Home » European clean water concerns boost water and wastewater disinfection systems market
European clean water concerns boost water and wastewater disinfection systems market
LONDON -- May 22 -- The water and wastewater disinfection systems market is one of the fastest growing in the overall European water industry. Stringent legislation is the biggest driver of the market and will continue to create substantial growth opportunities as concerns about water pollution and the spread of water-borne diseases in Europe increase, leading to further regulatory measures.
New analysis from Frost & Sullivan, "European Water & Wastewater Disinfection Systems Market," reveals that these markets earned revenues of $485.5 million in 2006. The total European market is expected to generate more than $700 million in revenues by 2013.
"Rising concerns about the effects of unregulated industrial activity and biological contamination on water supply have led the European Union (EU) to introduce numerous legislation aimed at enforcing compulsory disinfection of water and wastewater in the municipal sector with high purity process water being the key driver for disinfection in key industrial sectors," notes Frost & Sullivan Research Analyst Mr. Ajay Richard. "In the municipal sector, the key legislative drivers are the EU Drinking Water Directive (98/83/EC), the Bathing Water Directive (Council Directive 76/160/EEC)."
While legislative forces are driving the growth of disinfection systems in the municipal sector, the need for high-purity water is creating demand in the industrial sector, particularly in industries such as food and beverages and pharmaceuticals. Opportunities in the industrial sector will also increase as the trend for industrial plants to set up onsite water treatment plants instead of using public utilities for process water needs, becomes more prevalent.
Although the market offers significant growth opportunities, participants are realizing that they could gain a major advantage by providing additional services along with the disinfection systems. This includes services such as monitoring the systems, providing engineering expertise and personnel training, and linking disinfection with other projects of the particular end user.
"The leading disinfection equipment suppliers who have the means to incorporate other water treatment services in their portfolio could benefit from doing this," adds Mr. Richard. "Companies could also strategically position themselves by customizing products to better meet the needs of their clients."
Overall, the market is seeing a distinct shift away from conventional chlorination methods and toward technologies such as UV, ozonation, advanced chlorine dioxide-based disinfection, electrolytic chlorination and even membranes.

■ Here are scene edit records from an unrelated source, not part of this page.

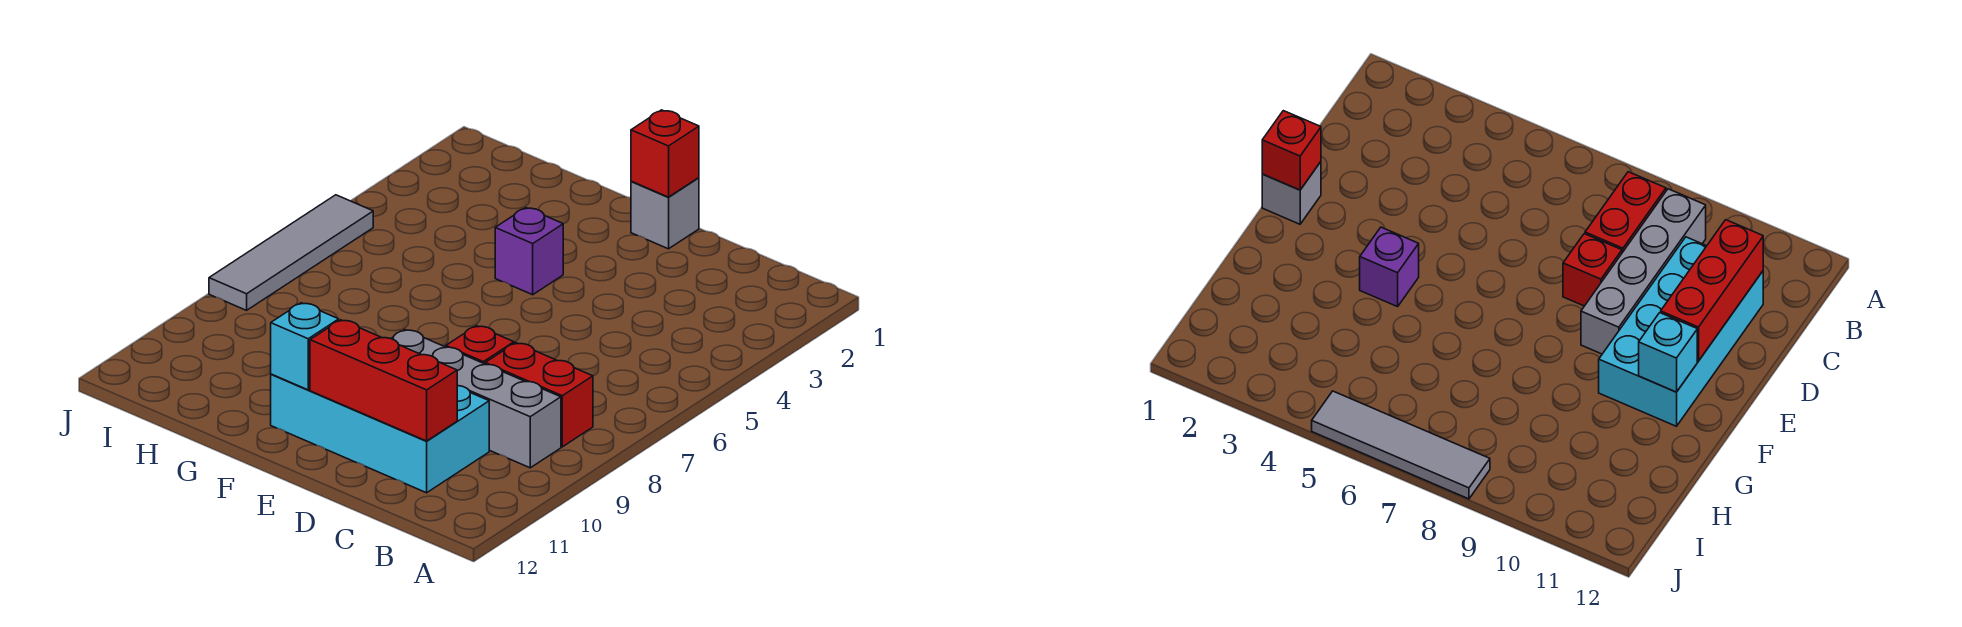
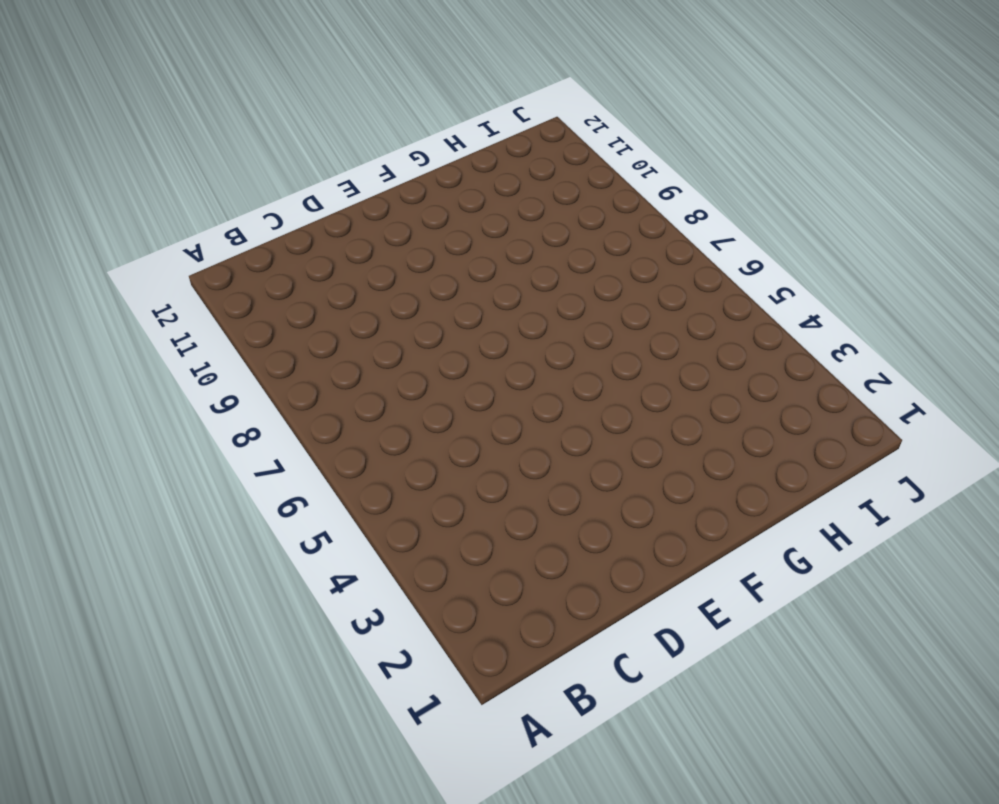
none -> red 1x2 brick [485,343,593,447]
none -> grey 1x4 brick [391,330,561,468]

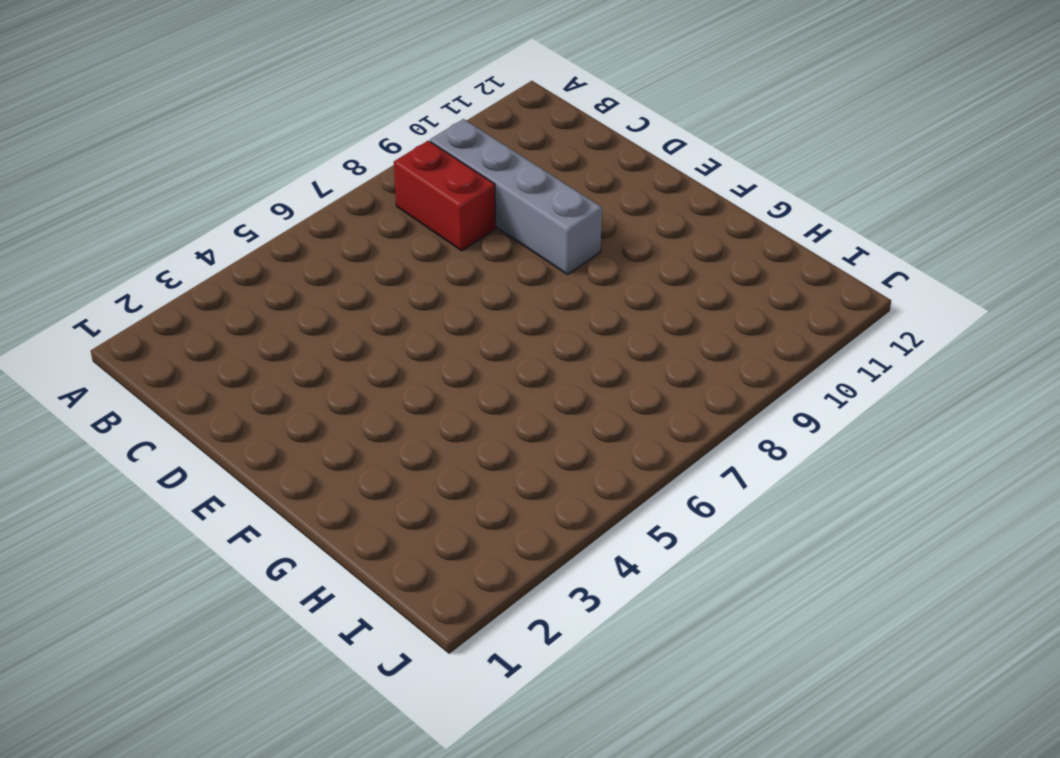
none -> cyan 2x4 brick [271,374,489,493]
none -> red 1x1 brick [446,326,514,364]

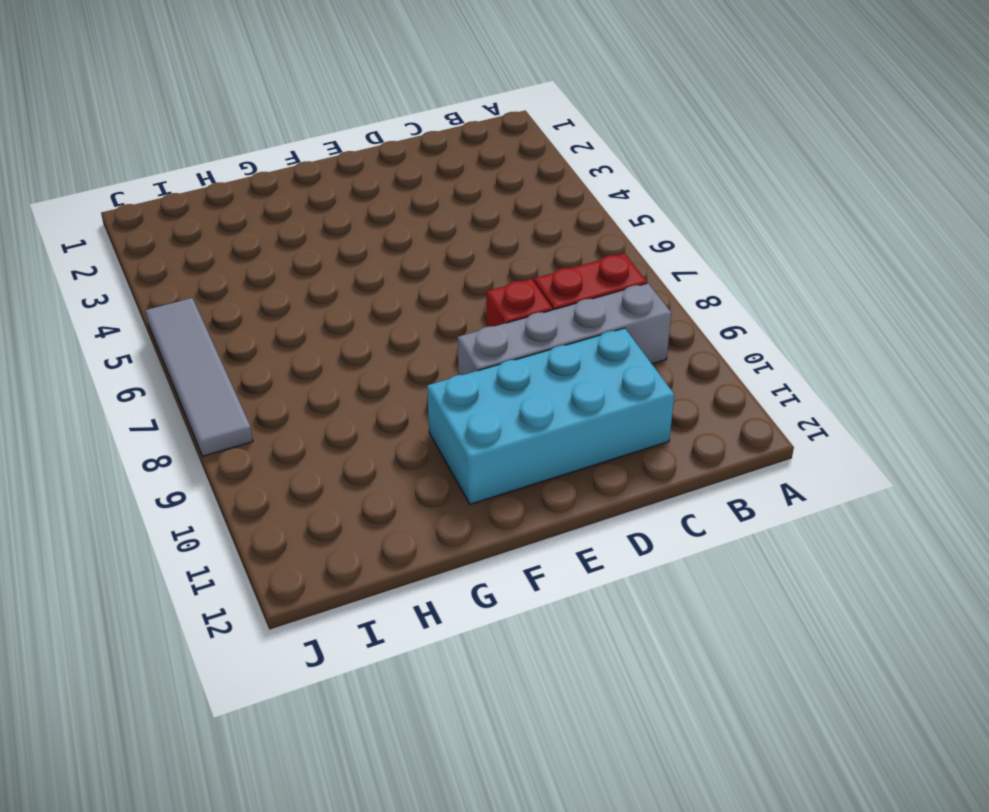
none -> grey 1x1 brick [631,178,699,249]
none -> purple 1x1 brick [495,208,563,295]

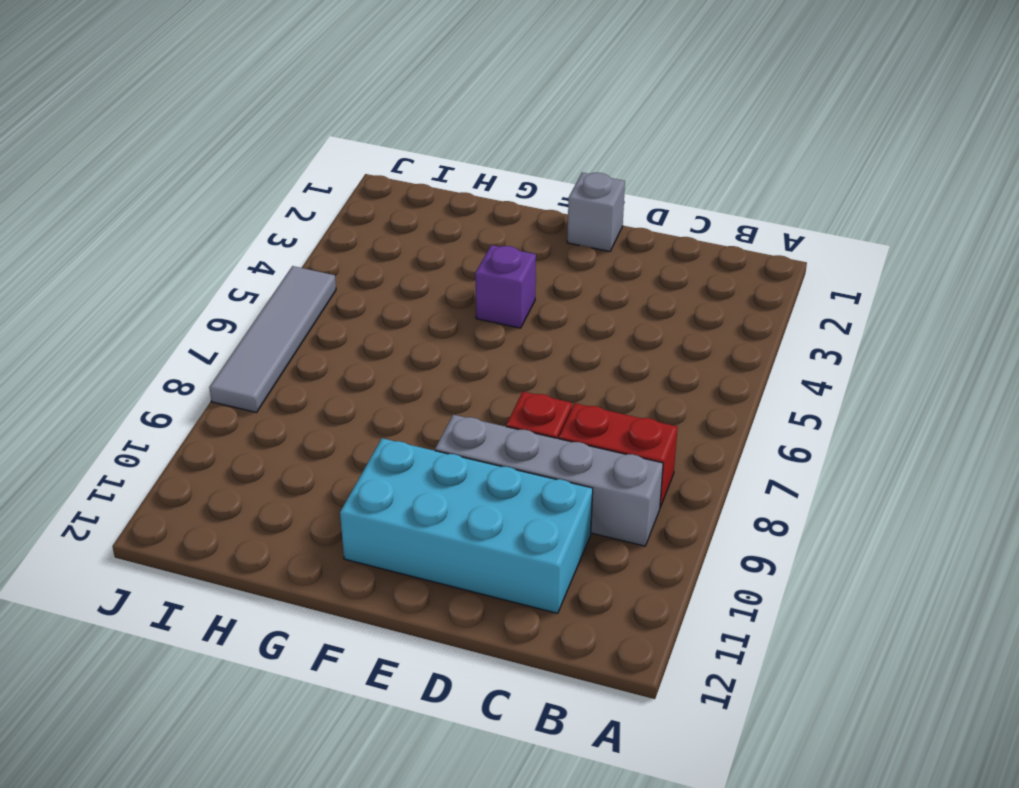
none -> red 1x3 brick [310,320,457,441]
none -> red 1x1 brick [631,110,699,197]

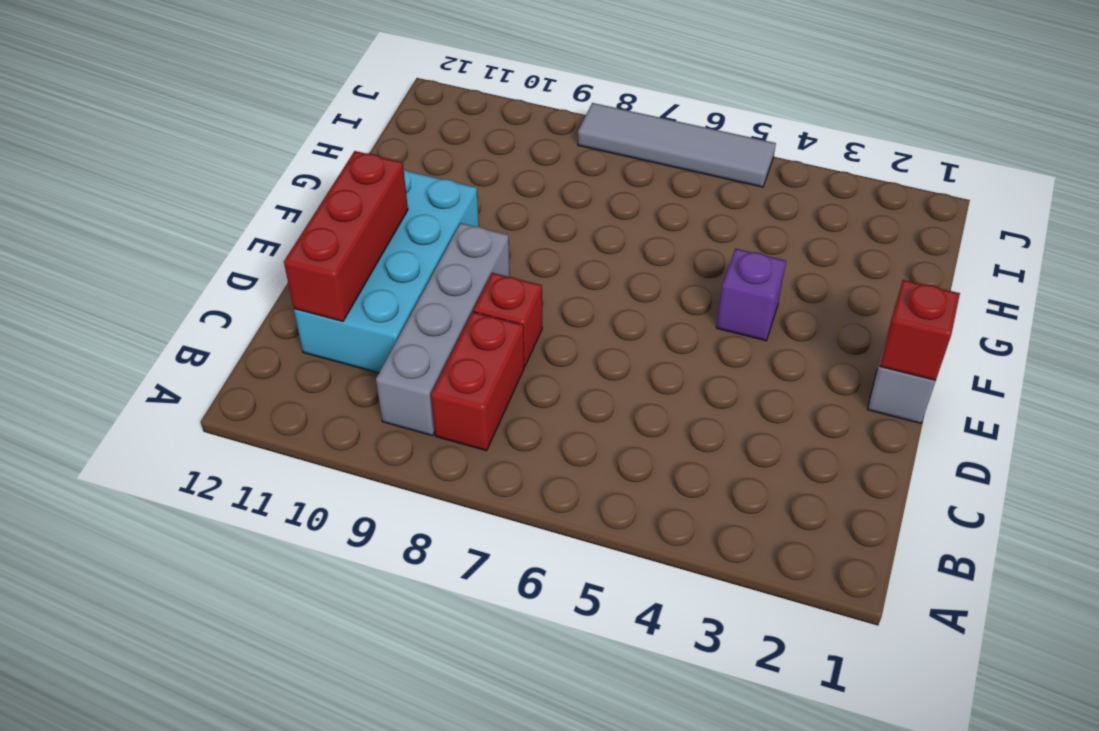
none -> cyan 1x1 brick [271,303,339,390]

Current use of conventional chlorination methods such as chlorine gas and liquid chlorine is high, but their revenues could be affected due to the increasing concerns on the harmful effects due to the formation of disinfection by-products (DBPs) in these methods.
In contrast, the formation of DBPs in conventional chlorine disinfection is likely to drive demand for UV, ozonation, and chlorine dioxide-based disinfection in the municipal drinking water segment. UV systems, in particular, are entering a period of high growth and offering strong competition to the chlorine-based compounds market.

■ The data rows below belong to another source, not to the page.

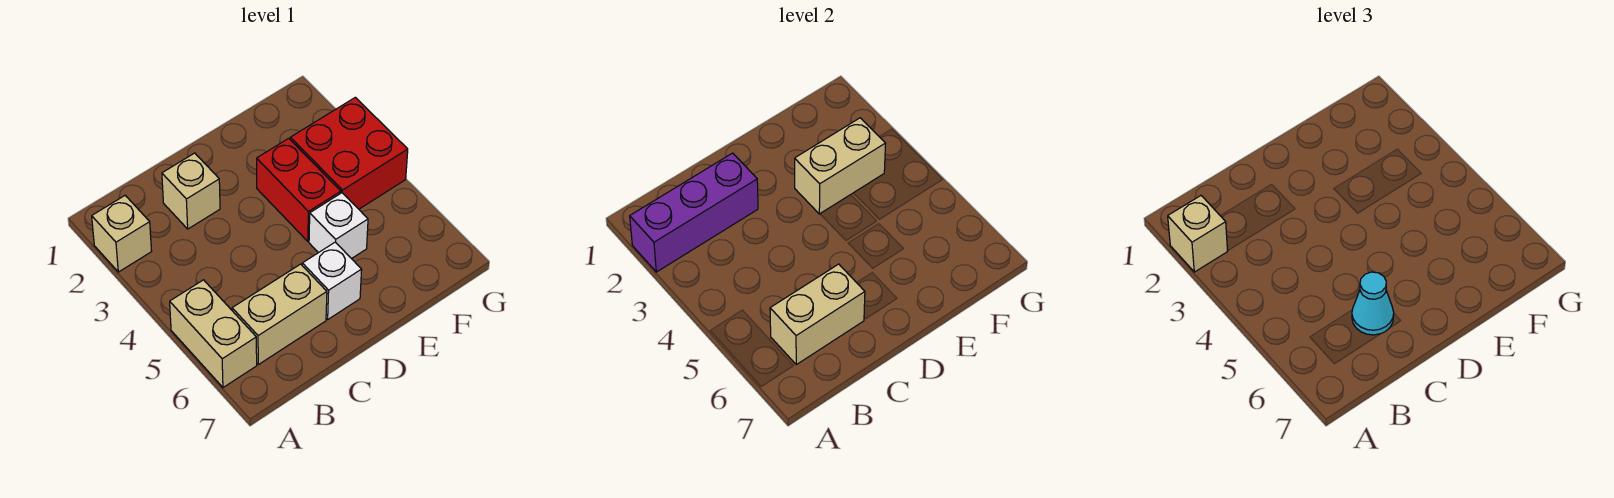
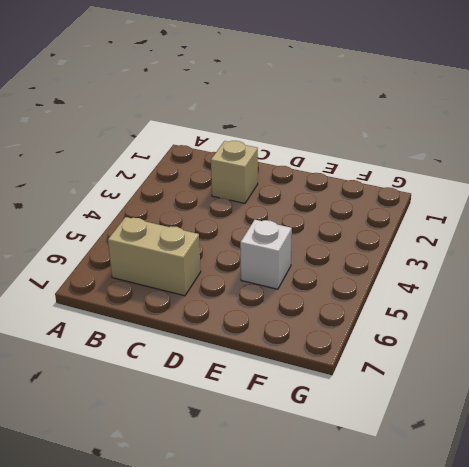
none -> tan 1x1 brick [92,196,152,272]
none -> tan 1x2 brick [170,280,257,387]
none -> white 1x1 brick [302,242,362,319]

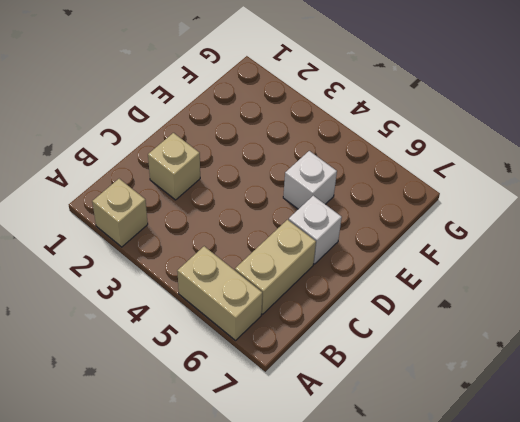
none -> red 1x2 brick [257,138,341,241]
none -> red 2x2 brick [290,97,408,209]
none -> purple 1x3 brick [630,153,758,272]

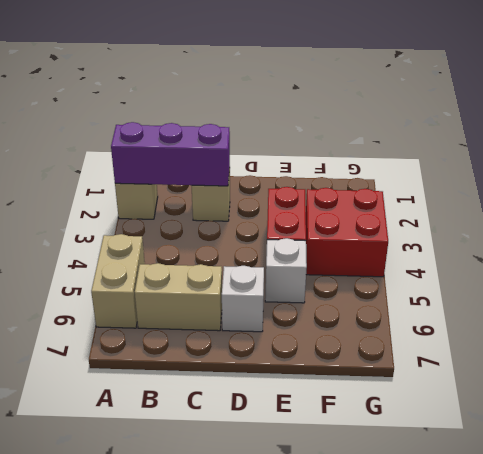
none -> tan 1x2 brick [770,264,865,365]
none -> tan 1x2 brick [795,118,886,214]
none -> tan 1x1 brick [1168,196,1228,272]

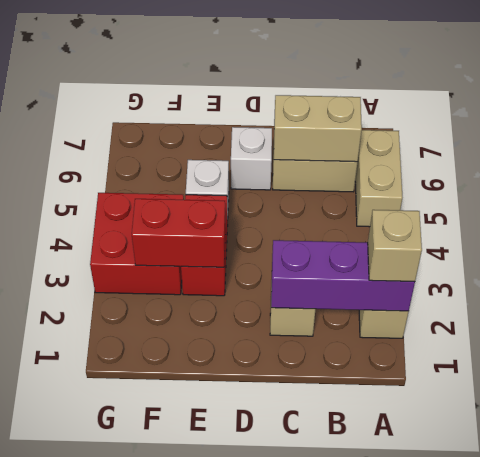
red 1x2 brick [132,199,226,267] -> tan 1x2 brick [795,118,886,214]
none -> cyan 1x1 cone [1352,272,1394,335]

The use of chlorine dioxide-based disinfection and electrolytic chlorination is also expected to increase as these methods require less chlorine, which results in the formation of relatively lower amounts of chlorination by-products in the water.
The overall European water and wastewater disinfection systems market is definitely in its growth stage, with growth rates and patterns varying from region to region. The Central and Eastern European and Iberian markets are gearing up for high growth in the municipal drinking water segment while the large industrial areas of Germany, France, and the United Kingdom are expected to offer significant opportunities for advanced disinfection technologies.